A copy clearly used, but not necessarily well loved.
Monday evening, I found myself browsing through Crow Bookshop on Church St. As part of my used book browsing routine, I always hit the science fiction and fantasy section, as well as the game shelf. I don’t often find anything, but it’s a habit that’s paid off in the past. This time, I found a very nice copy of Teenage Mutant Ninja Turtles & Other Strangeness, the game lovingly spoken of by so many role-players. I’m not usually one to play the “it was so cheap, I couldn’t pass it up” card, but I gave away my TMNT books a couple years back — which I had bought as part of my “buy everything that someone, anyone ever may have recommended” phase, which thankfully ended quickly — and frankly, came to regret doing so. I’m a hoarder, I know, but they’re books, damnit.

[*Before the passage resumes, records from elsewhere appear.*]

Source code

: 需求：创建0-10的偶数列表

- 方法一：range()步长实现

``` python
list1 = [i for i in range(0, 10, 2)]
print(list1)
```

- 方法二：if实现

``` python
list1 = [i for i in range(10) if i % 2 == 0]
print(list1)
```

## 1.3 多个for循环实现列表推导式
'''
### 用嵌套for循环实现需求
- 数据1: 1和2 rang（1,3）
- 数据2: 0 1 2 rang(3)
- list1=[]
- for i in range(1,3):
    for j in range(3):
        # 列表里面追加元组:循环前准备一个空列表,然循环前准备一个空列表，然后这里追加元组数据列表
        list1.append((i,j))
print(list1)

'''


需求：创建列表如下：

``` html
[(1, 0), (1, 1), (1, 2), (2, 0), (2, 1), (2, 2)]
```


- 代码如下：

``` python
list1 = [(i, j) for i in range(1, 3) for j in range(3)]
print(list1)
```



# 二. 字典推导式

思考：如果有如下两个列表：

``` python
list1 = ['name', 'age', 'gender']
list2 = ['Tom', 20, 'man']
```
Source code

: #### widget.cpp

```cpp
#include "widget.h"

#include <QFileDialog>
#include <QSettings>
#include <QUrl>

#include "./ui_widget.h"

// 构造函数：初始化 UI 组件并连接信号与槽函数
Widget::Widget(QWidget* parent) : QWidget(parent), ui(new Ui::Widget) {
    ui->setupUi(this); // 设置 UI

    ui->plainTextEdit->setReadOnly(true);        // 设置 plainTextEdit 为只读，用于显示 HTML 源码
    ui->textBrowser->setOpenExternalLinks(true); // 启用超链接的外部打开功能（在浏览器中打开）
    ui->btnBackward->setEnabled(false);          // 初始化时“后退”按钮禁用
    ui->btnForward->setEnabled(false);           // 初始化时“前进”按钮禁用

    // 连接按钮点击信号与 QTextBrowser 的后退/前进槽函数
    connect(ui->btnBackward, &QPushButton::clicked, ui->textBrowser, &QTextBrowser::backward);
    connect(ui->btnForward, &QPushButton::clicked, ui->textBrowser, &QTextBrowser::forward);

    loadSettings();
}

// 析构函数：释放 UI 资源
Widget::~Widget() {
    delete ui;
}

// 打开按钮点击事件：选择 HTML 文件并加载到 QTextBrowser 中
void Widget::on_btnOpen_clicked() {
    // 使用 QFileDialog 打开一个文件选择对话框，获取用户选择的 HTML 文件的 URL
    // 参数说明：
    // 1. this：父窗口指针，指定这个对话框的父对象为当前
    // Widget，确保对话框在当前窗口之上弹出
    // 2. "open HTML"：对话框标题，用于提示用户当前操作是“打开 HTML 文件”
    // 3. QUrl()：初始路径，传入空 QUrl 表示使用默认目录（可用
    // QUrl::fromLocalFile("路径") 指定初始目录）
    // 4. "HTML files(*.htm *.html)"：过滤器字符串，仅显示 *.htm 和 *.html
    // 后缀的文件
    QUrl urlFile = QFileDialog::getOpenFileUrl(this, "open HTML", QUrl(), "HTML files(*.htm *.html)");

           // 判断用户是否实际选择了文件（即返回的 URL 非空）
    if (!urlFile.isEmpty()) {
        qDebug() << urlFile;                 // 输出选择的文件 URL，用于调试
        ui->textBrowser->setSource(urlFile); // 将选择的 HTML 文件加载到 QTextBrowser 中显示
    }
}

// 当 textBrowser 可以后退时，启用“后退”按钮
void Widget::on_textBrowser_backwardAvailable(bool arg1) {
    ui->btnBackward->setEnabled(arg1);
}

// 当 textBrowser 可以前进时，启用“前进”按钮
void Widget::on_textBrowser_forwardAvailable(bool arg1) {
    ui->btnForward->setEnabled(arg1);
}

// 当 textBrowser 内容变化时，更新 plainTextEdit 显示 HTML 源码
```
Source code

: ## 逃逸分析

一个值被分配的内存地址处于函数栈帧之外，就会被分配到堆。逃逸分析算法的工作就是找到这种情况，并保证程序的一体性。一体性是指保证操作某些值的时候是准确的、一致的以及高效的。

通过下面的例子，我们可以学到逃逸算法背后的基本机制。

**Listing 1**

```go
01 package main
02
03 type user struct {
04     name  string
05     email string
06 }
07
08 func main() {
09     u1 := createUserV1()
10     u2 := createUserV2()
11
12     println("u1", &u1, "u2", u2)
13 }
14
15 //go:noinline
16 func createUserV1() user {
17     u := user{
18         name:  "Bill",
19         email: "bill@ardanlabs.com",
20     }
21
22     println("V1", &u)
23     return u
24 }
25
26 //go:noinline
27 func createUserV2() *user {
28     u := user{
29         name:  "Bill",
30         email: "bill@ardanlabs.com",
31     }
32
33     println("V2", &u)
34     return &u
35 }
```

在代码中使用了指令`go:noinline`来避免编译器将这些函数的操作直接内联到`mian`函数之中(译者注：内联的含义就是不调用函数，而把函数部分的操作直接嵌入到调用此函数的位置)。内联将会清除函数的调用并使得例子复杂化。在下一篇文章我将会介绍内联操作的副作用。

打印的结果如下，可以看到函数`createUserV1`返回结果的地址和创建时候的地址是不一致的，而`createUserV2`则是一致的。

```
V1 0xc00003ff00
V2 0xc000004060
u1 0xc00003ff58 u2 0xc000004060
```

So for seven bucks, I bought Teenage Mutant Ninja Turtles & Other Strangeness. This copy even has a character sheet in the back, making it a sort of upgrade from the last copy I owned. Now, will I use this copy? If I take my own medicine, then yes, I should. The members of my role-playing group — currently stalled on Broken Spokes for scheduling reasons, surprise, surprise — are Palladium players from back in the day, so I think they would take to a Ninja Turtles game readily. In fact, I can imagine a proposed one-shot spinning out from there, but that wouldn’t stop the endemic scheduling issues.
A lot of my role-playing library came from used book stores or online equivalents like eBay. There’s a Barnes & Noble over in South Burlington with a used books section that, for whatever reason, was a veritable spring of role-playing material. I picked up a lot of Mage: the Ascension and other White Wolf titles there for cheap. I discovered Changeling: the Dreaming because its brightly colored spine caught my eye from the bottom shelf.
Maybe it has to do with being near the local university, pulling in students looking to dump a load of books for quick cash. Whatever the reason, that place was a gold mine, once this discerning shopper realized the trick was to comb through the over-sized shelf in the science fiction and fantasy section, where all the graphic novels, trade paperbacks and role-playing books were tossed together. Often there would be caches of books from a particular game line, as though someone chose to wash their hands completely of In Nomine or whatever.
I don’t cruise the used book stores as I once did. Part of that is portion of the book-selling industry largely shifted online in the last ten years. The local shop with stacks of battered paperbacks have a hard time competing with online sellers for all the usual reasons: overhead costs, variety of inventory and so on.
My buying habits changed, too. Two years or so into the role-playing hobby, I realized I was buying a lot of books, reading them once and then shelving them. I didn’t have a role-playing group at the time and was feeding my desire for hobby-related stimulus by amassing a frankly useless library of role-playing material. I mean “useless” in the sense I couldn’t possibly utilize all the material in a meaningful fashion, beyond superficially skimming plot seeds and character ideas for use in whatever game I happened to run, which I wasn’t even doing at the time.
I’m a lot pickier these days. I still try to buy used when I can, though. A couple months after a book’s release, the odds are some unhappy role-player’s going to offload it on eBay, RPG.net’s trade and sales forum or some other similar venue. As long as I’m patient, and I typically am because I’ve played the “gotta have it now!” role enough to know it’s not worth the fleeting glow of getting something on the first day of release, then I can let other people find out what the game’s really like and then make a more informed decision.
Of course, there are still the times when I impulsively buy Teenage Mutants Ninja Turtles & Other Strangeness because it’s on the shelf and I let the book hoarding tendency override my sensible consumer tendency. It’s an on-going struggle.